- [Provided records]:
__________
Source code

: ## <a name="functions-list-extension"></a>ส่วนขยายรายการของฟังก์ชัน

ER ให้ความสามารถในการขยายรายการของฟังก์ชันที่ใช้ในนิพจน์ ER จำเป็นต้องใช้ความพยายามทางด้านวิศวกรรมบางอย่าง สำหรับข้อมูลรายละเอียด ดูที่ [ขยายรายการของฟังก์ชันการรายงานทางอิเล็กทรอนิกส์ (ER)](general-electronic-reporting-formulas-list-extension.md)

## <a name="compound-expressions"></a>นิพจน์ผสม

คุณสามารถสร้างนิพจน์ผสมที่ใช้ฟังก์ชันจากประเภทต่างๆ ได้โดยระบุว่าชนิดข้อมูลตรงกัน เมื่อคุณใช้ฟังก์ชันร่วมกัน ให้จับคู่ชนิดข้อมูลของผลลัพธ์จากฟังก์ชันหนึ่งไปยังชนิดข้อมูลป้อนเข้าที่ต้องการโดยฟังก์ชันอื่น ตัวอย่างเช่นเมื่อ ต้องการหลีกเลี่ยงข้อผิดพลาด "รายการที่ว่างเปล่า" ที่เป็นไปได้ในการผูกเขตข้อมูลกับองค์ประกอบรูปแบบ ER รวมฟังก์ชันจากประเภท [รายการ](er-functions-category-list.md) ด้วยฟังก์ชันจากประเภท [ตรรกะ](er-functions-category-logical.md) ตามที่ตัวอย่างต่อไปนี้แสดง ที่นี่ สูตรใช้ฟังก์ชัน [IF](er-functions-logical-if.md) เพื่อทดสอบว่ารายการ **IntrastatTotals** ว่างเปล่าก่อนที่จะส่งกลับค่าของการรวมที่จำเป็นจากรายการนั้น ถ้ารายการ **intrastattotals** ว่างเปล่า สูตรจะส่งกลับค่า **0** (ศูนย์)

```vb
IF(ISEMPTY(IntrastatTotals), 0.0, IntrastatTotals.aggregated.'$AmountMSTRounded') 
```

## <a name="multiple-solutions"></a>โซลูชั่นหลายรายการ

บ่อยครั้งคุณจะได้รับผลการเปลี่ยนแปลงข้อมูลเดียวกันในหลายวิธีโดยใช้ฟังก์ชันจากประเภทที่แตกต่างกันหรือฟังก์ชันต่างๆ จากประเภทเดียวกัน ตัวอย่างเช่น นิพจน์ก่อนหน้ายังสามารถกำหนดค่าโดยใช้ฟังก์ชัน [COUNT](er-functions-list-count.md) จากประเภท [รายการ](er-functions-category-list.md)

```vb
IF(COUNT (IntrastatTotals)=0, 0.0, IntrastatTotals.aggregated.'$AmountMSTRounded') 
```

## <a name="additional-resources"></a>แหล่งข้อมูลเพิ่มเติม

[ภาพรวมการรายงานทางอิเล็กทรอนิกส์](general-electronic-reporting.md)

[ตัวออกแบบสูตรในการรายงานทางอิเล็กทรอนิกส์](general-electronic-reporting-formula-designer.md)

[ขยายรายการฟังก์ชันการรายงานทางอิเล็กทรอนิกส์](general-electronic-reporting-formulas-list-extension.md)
__________
- [Your goal]: Each line of the entries holding the string "extension" should be found and copied.

- [Solution to this exercise]:
: ## <a name="functions-list-extension"></a>ส่วนขยายรายการของฟังก์ชัน
ER ให้ความสามารถในการขยายรายการของฟังก์ชันที่ใช้ในนิพจน์ ER จำเป็นต้องใช้ความพยายามทางด้านวิศวกรรมบางอย่าง สำหรับข้อมูลรายละเอียด ดูที่ [ขยายรายการของฟังก์ชันการรายงานทางอิเล็กทรอนิกส์ (ER)](general-electronic-reporting-formulas-list-extension.md)
[ขยายรายการฟังก์ชันการรายงานทางอิเล็กทรอนิกส์](general-electronic-reporting-formulas-list-extension.md)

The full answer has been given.